We can’t live without them.
According to the United States Department of Agriculture, without pollinators the human race would not survive. Pollinators are a vital component of Earth’s ecosystems and consequently our food supply.
That’s why the Capitol Hill EcoDistrict has joined Seattle Audubon‘s Capitol Hill Connections program. The program is a collaboration among Seattle’s Urban Bird Treaty City partners to foster better conditions for pollinators, including birds, in the most densely populated urban village in the Pacific Northwest.
When the project began in October 2019, there were three main objectives: decrease pesticide use in Cal Anderson Park, engage the community in environmental stewardship, and enhance habitat for birds and pollinators along 11th Avenue East. You can sign up to receive emails and stay updated on the project here.
“This is part of our urban conservation work,” said Josh Morris, urban conservation manager at Seattle Audubon. “It’s very much associated with sustainability and getting urbanites connected with nature in their own backyard. Birds continue to provide a daily point of contact with wildlife that basically no other group of animals can do in urban areas. So they’re really accessible; they’re a really great hook for getting people interested in the natural world.”
The old adage ‘the early bird gets the worm’ is well-known for disparaging procrastination, but it also alludes to something important in the life cycle of many birds – they are predators. Their food sources sometimes have food sources of their own. The unlucky hawk or owl that preys upon rodents that have ingested rat poison may become poisoned itself. Birds whose diets rely upon insects are in a dire situation too. An overwhelming majority of land birds feed only insects to their young, and baby birds require an astounding volume of food. When humans introduce pesticides into their environments, insect populations are killed off and birds are left with a dearth of resources to support themselves and their young.
Restricting pesticide use is crucial to pollinators’ survival because of the simple fact that pesticides’ effects move up the food chain. However, pesticides aren’t the only challenge facing birds and other pollinators. Healthy habitat, especially along migration routes, is imperative.
“Migratory birds are traveling very, very long distances, sometimes 5,000 miles,” Josh said. “They are reliant upon continuous stretches of habitat along the entire way.”
In a neighborhood like Capitol Hill, the dense urban structure can lead to a lack of the lush environment birds require. Although there are parks and some green spaces, according to Josh, connectivity is key.
“Capitol Hill has some great habitat, but these patches are highly fragmented and discontinuous,” Josh said. “Connectivity of habitat is what helps facilitate the movement of birds across landscapes. That’s why we have to think about how to make sure it’s not just concrete between Seattle University and Cal Anderson Park, that birds can see trees that they can jump to and feel safe.”
Josh said there are several ways the community can help foster better conditions for birds and pollinators in general.

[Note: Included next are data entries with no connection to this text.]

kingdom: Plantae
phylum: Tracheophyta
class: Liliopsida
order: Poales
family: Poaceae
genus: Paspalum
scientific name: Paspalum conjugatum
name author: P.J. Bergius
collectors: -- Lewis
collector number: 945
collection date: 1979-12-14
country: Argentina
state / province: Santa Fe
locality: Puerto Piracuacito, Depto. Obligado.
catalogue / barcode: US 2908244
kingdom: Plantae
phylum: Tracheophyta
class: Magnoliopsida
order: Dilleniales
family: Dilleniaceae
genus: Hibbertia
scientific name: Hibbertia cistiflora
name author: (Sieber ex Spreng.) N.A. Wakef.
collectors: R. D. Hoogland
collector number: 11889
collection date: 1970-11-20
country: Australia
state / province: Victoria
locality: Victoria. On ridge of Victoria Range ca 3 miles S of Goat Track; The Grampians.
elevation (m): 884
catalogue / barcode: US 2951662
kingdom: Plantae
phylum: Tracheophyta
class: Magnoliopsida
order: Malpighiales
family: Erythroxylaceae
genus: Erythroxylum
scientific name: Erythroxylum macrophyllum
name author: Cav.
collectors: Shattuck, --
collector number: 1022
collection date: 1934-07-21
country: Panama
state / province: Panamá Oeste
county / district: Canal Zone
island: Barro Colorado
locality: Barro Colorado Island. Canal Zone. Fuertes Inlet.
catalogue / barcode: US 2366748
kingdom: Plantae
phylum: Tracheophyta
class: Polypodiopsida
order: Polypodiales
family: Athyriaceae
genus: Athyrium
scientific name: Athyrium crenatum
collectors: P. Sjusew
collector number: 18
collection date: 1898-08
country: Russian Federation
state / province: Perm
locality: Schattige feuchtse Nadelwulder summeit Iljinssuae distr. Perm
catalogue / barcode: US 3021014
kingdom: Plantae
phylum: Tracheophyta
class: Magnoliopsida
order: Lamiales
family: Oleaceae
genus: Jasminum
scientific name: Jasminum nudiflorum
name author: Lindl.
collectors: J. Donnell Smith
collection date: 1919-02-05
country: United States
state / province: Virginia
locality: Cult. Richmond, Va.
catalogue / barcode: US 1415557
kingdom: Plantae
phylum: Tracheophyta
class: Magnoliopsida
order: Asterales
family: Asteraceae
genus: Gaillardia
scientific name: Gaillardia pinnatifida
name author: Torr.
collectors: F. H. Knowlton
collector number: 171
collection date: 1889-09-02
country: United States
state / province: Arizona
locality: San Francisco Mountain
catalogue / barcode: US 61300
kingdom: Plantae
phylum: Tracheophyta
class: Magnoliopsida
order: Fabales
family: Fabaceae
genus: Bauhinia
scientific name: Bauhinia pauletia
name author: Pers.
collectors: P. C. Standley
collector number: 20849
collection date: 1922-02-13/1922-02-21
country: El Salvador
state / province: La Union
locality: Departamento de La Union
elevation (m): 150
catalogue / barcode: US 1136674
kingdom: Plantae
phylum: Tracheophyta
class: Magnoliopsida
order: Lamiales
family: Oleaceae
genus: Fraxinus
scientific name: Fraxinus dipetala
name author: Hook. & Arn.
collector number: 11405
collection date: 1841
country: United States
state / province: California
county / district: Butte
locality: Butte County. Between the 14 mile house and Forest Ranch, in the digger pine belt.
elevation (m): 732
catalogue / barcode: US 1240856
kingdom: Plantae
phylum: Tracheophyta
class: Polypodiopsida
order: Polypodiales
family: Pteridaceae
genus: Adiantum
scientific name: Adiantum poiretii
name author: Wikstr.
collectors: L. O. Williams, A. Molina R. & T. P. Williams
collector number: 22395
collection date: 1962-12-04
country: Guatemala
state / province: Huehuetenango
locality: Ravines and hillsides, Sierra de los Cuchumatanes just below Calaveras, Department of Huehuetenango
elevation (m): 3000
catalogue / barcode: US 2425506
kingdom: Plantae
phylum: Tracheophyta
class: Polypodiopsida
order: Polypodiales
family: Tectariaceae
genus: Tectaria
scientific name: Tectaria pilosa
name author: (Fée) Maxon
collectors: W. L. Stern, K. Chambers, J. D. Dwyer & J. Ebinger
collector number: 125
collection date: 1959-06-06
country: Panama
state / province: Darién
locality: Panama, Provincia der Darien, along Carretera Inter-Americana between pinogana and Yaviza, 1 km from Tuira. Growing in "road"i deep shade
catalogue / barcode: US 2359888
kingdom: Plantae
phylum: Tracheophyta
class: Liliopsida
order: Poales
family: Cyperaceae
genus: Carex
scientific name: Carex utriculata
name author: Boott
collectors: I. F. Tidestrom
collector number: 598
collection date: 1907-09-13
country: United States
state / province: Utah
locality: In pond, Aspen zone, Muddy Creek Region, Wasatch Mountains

He encourages community members to learn more about native plants, and if they are able, to plant them in their yards or put them on their balconies. He encourages gardeners to think about the types of resources, shelter, and habitat their plot of land might provide for birds and pollinators. Birds have a diversity of needs, so Josh encourages ‘messy gardening,’ which essentially involves less cleanup on the gardener’s part: leave trimmings and wilted fronds in the garden because they offer important foraging and shelter opportunities for birds.
The other two tips Josh has for helping out your neighborhood birds? Keep your cats indoors and mark your windows. Cats are expert predators, and no amount of bells around their neck can prevent the predatory behavior the average house cat is capable of. As for windows, birds often see trees or other habitat through large, unobstructed stretches of clear glass. Reflective glass that mirrors the image of the sky or leafy areas looks like an extension of habitat to birds, and they will attempt to fly through it. Putting up stickers, decals, or using stained glass can all be effective ways to show a bird ‘you can’t fly through this successfully.’ Josh recommends using the two-by-two rule: make sure there is no exposed glass that is larger than two inches by two inches.
“We are completely dependent on the services provided by pollinators,” Josh said. “It would be disastrous if we lost our pollinators, and there’s evidence that they’re under a lot of stress right now from pesticides and other sources.”
Although pollinator health remains a priority for the group, the project is also being slightly reshaped.
“Cal Anderson Park itself has become a focal point for different and more important types of conversation in my opinion,” Josh said. “So we’re thinking about how we can use this project to think about creating safe, welcoming spaces for everyone in the neighborhood while making room for very important conversations and supporting efforts for equity and justice.”